While two male takins and one female were taken from the Motithang Takin Preserve, the second male was secured from Damji. “They are in good health,” an official from SWS said.

Department of Forest and Parks Services director Phento Tshering said the takin was introduced into the park following Royal Command of His Majesty The King. “They were introduced in SWS to see if it can thrive there since the sanctuary has similar elevation and environment to the animal’s habitats in the west,” Phento Tshering said.

According to SWS, the four takins were released in Chebling under Merak. But they have now separated and are in different locations. “Both the males have separated from the two females who are sticking together ,” the SWS official said.

SWS, famed among environmentalists as the “Paradise of Rhododendrons” is located in the eastern most part of the country covering Merak, Sakteng and Samdrupjongkhar in the south.

Besides boasting of 35 of the total 46 rhododendron species in the country, the park was also one of the eight sites to have made to the tentative list of UNESCO cultural heritage sites in 2012.

The sanctuary also shelters 203 species of trees including shrubs and herbs. SWS is also known for its faunal diversity for being home to globally threatened and endangered animals like the Red Panda, Capped langur and Musk deer.
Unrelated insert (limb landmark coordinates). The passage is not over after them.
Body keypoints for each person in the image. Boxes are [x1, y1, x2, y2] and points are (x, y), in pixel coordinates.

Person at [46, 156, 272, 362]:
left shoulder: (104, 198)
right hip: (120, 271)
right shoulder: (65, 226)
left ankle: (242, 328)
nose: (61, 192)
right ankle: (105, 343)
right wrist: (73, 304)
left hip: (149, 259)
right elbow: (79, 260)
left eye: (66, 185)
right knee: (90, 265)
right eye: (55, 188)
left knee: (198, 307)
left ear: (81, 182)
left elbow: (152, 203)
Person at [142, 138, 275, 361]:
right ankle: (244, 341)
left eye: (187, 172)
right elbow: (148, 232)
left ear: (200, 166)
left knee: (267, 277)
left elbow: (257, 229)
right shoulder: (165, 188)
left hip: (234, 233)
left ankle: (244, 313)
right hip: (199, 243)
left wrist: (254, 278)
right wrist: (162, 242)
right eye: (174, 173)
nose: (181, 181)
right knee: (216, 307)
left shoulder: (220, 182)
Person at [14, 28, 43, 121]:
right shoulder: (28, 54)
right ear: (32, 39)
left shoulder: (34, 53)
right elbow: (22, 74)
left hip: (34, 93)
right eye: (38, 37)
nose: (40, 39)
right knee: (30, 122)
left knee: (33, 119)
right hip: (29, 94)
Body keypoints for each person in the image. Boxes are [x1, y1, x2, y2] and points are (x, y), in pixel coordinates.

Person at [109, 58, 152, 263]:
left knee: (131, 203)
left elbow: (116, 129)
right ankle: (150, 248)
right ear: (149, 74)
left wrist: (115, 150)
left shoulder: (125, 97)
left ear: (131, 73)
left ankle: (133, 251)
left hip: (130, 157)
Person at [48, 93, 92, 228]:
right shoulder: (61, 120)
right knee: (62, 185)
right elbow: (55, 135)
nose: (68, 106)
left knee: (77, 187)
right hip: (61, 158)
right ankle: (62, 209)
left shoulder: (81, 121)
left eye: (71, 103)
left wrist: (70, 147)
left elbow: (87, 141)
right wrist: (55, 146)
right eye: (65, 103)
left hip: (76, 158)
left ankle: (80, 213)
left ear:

It also records around 20 species of mammals and 147 bird species.

Wildlife Rescue and Rehab Centre deputy chief forest officer Kinzang Gyeltshen said that all the four takins have been radio-collared to study their movements from the place of their release on March 11. The rescue and rehab centre has been collecting data of their movement every five hours.

“As of yesterday, both the males have been found above Khaling though in separate locations, while the two females are between the Merak and Sakteng border,” Kinzang Gyeltshen said.

Meanwhile, if found favourable, more takins will be translocated to SWS. “If there is over population here then the department might have to translocate some of them in the near future,” Phento Tshering said.

SWS has also been named as one of the probable areas to introduce the snow leopard as per the 2014-2016 national snow leopard survey.